Evatt was not a man for his times. An extraordinary jurist and diplomat, he found Labor politics tougher than say, establishing the state of Israel, a feat for which he deserves considerable credit. But when it came to the fetid business of Labor and its factions which in those days extended all the way from the Spanish Inquisition to Lavrentiy Beria on stilts, Doc resorted to jumping on tables in the caucus room and taking down names of Catholic miscreants, he referred to as ‘Groupies”.

After the post-Labor schism of 1954-55, Evatt led Labor into the federal election in December 1955 and copped the mother of all hidings. He extended an olive branch to the DLP, offering to resign as leader if they came back to the fold. They declined and Doc remained at the helm for another Labor thrashing in 1958.

Both Evatt and Calwell were outspoken advocates for the White Australia policy and viewed people to our north with a deep distrust. Ironically Labor was more One Nation than One Nation is now in Calwell’s time. If someone had explained that many Asians are also Muslims, Calwell may well have spontaneously combusted right there in the House of Representatives.

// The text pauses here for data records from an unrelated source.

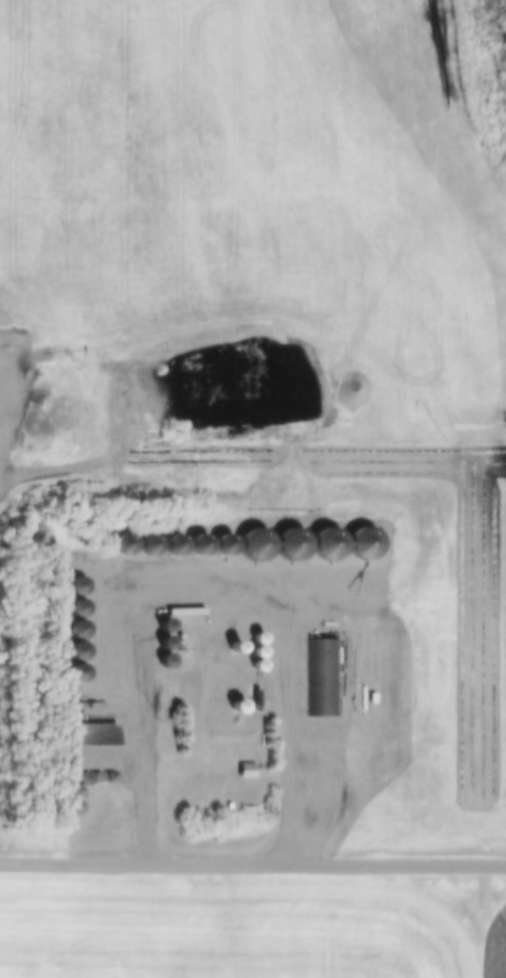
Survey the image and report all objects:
building: (261, 553)
building: (322, 685)
road: (149, 702)
building: (88, 752)
building: (243, 769)
road: (253, 858)

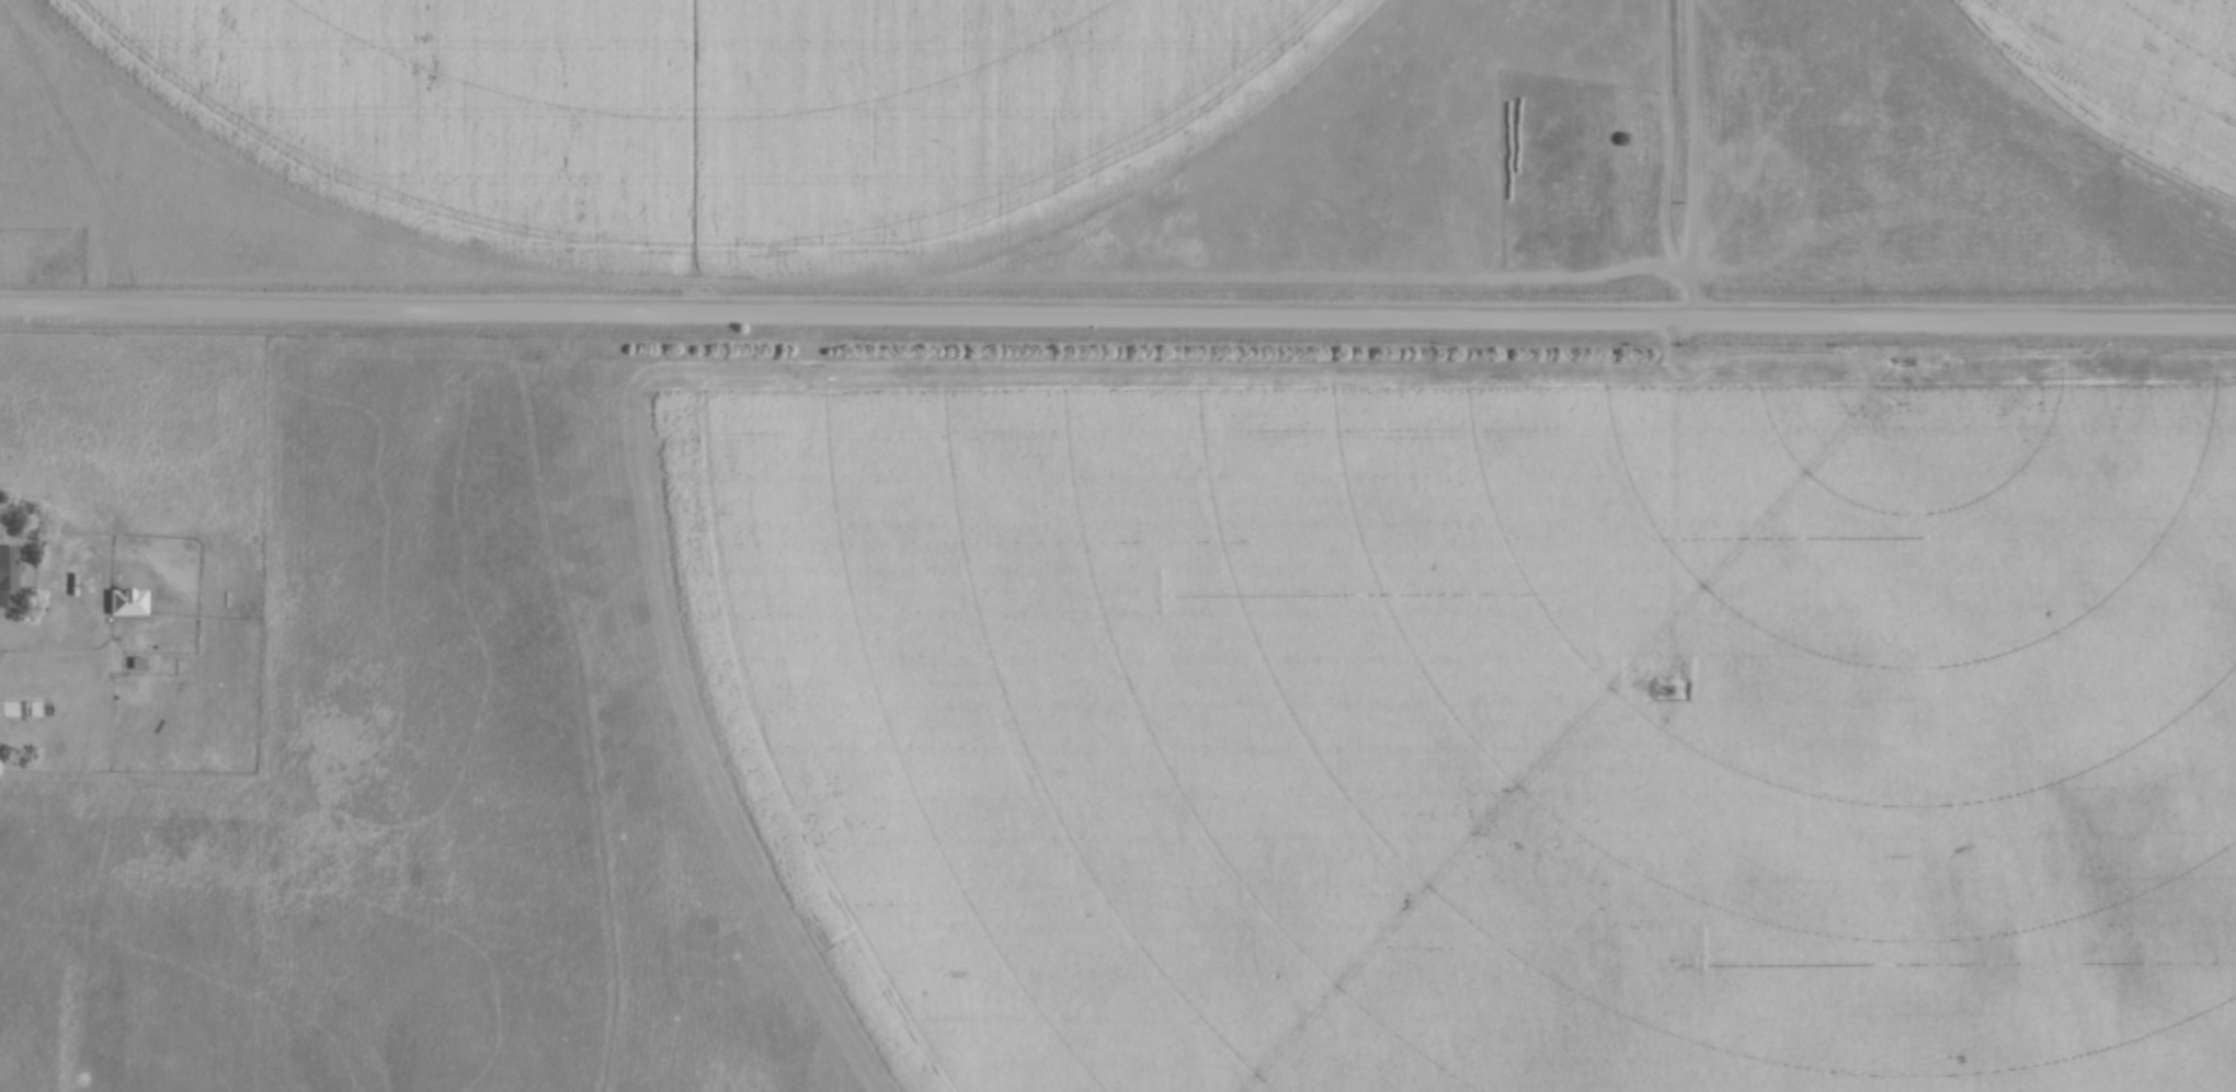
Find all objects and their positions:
crop: (2126, 77)
crop: (712, 112)
road: (1118, 310)
building: (8, 572)
building: (128, 600)
building: (137, 661)
building: (18, 707)
crop: (1475, 731)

By the time Albanese had cleared his throat after what must have seemed like decades of silence and taken counsel with his frontbench, Labor politicians like Ed Husic or Andrew Leigh — who is arguably the best economic mind if not in the entire parliament then certainly in the caucus room — were sent packing.

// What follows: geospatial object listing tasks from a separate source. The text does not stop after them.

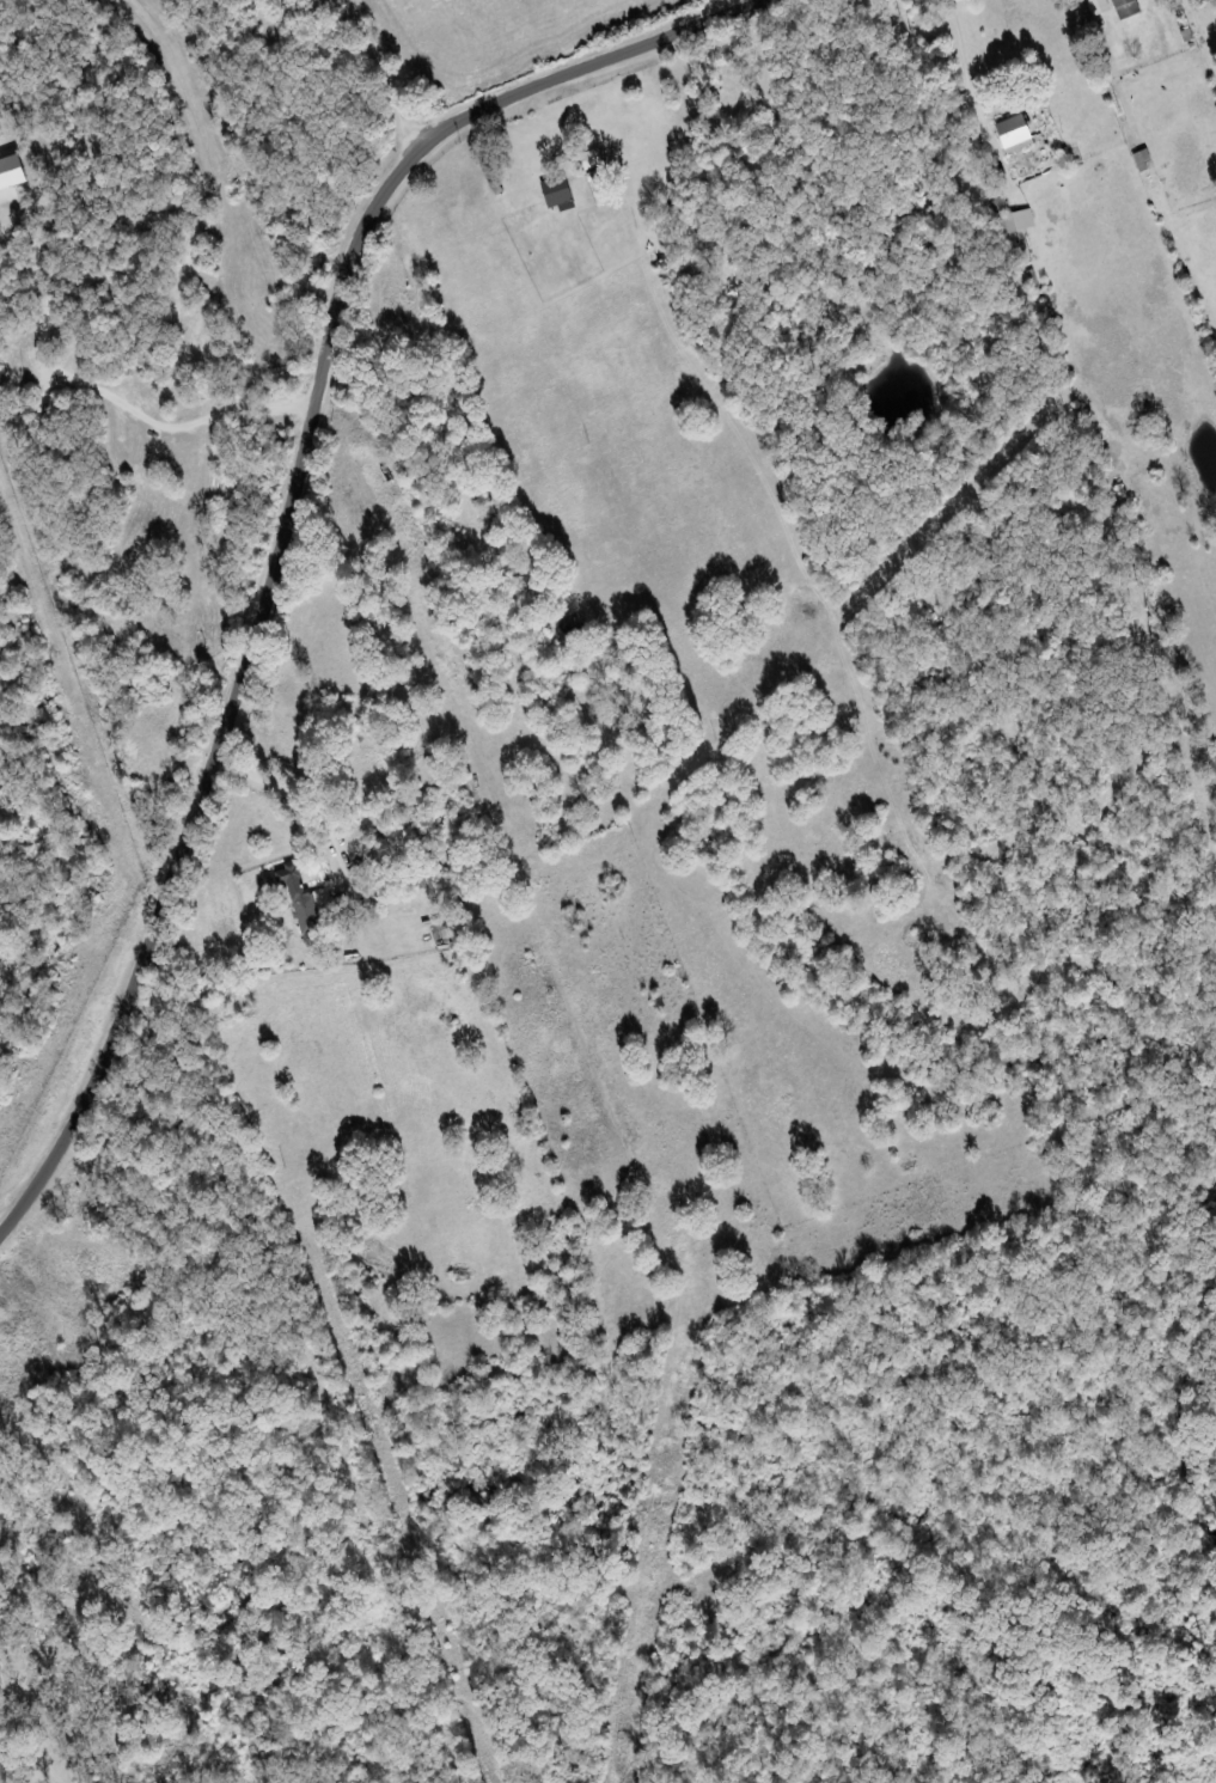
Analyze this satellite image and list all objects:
building: (1125, 3)
building: (1100, 7)
road: (387, 73)
building: (1017, 133)
building: (594, 159)
building: (1144, 161)
building: (12, 173)
building: (560, 191)
road: (285, 527)
building: (316, 910)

Albanese’s front bench includes more than a few oddities and excludes some of the more talented with actual qualifications.

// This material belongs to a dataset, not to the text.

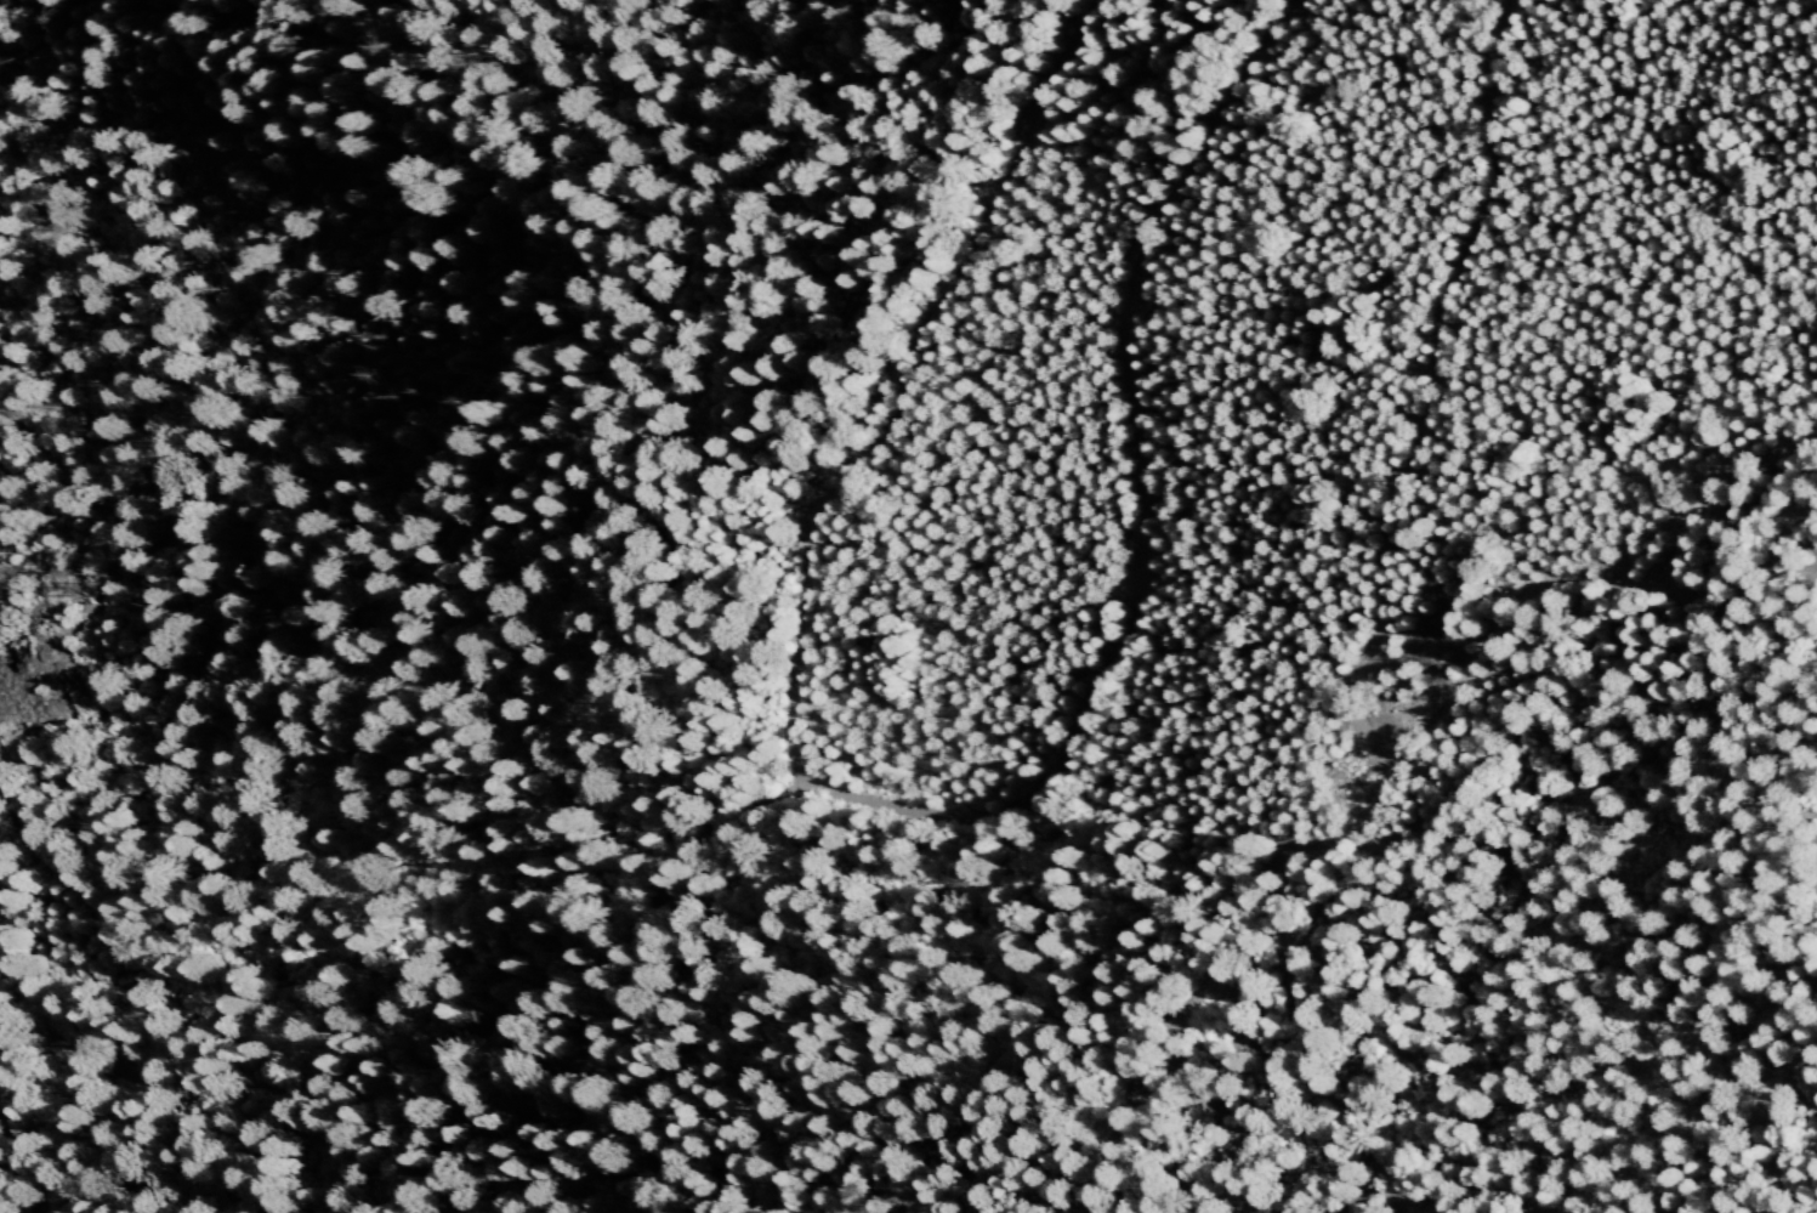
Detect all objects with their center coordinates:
road: (889, 387)
road: (907, 812)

Anthony Albanese watches Deputy Labor Senate Leader Kristina Keneally during a press conference in Brisbane on Tuesday. Dan Peled/AAP
Anthony Albanese watches Deputy Labor Senate Leader Kristina Keneally during a press conference in Brisbane on Tuesday. Dan Peled/AAP

In the Labor Party, qualifications, aptitude and expertise and all that other optional stuff take second, third and fourth place. There may be a quota established on gender grounds but alas, none for talent or ability. Thus, a lot of old faces have been given a second chance and in some cases a leg up into the shadow cabinet.

Since the election, Kristina Keneally has barely left the airwaves. Handed the Home Affairs shadow portfolio, she is now in constant campaign mode which is odd because the only campaigns she’s been involved in have ended very badly.

Bowen moves into Health. One wonders why he’s not pruning the roses in the backyard. I’m not sure what portfolio that would fall under, possibly Agriculture, but any notion that he would bear responsibility for losing the unlosable has been breezily dismissed.

Bill Shorten should be shuffling around shopping malls in his trackie daks and Ugg boots but he’s been handed the NDIS shadow portfolio as some sort of gold watch for tenure or possibly it is the Labor equivalent of the dreaded participation award.

It’s hard to see how voters will consider Albanese’s ‘new’ Labor but soon enough they’ll make their feelings known.

What was that sound? Don’t worry, Albo. It was probably nothing.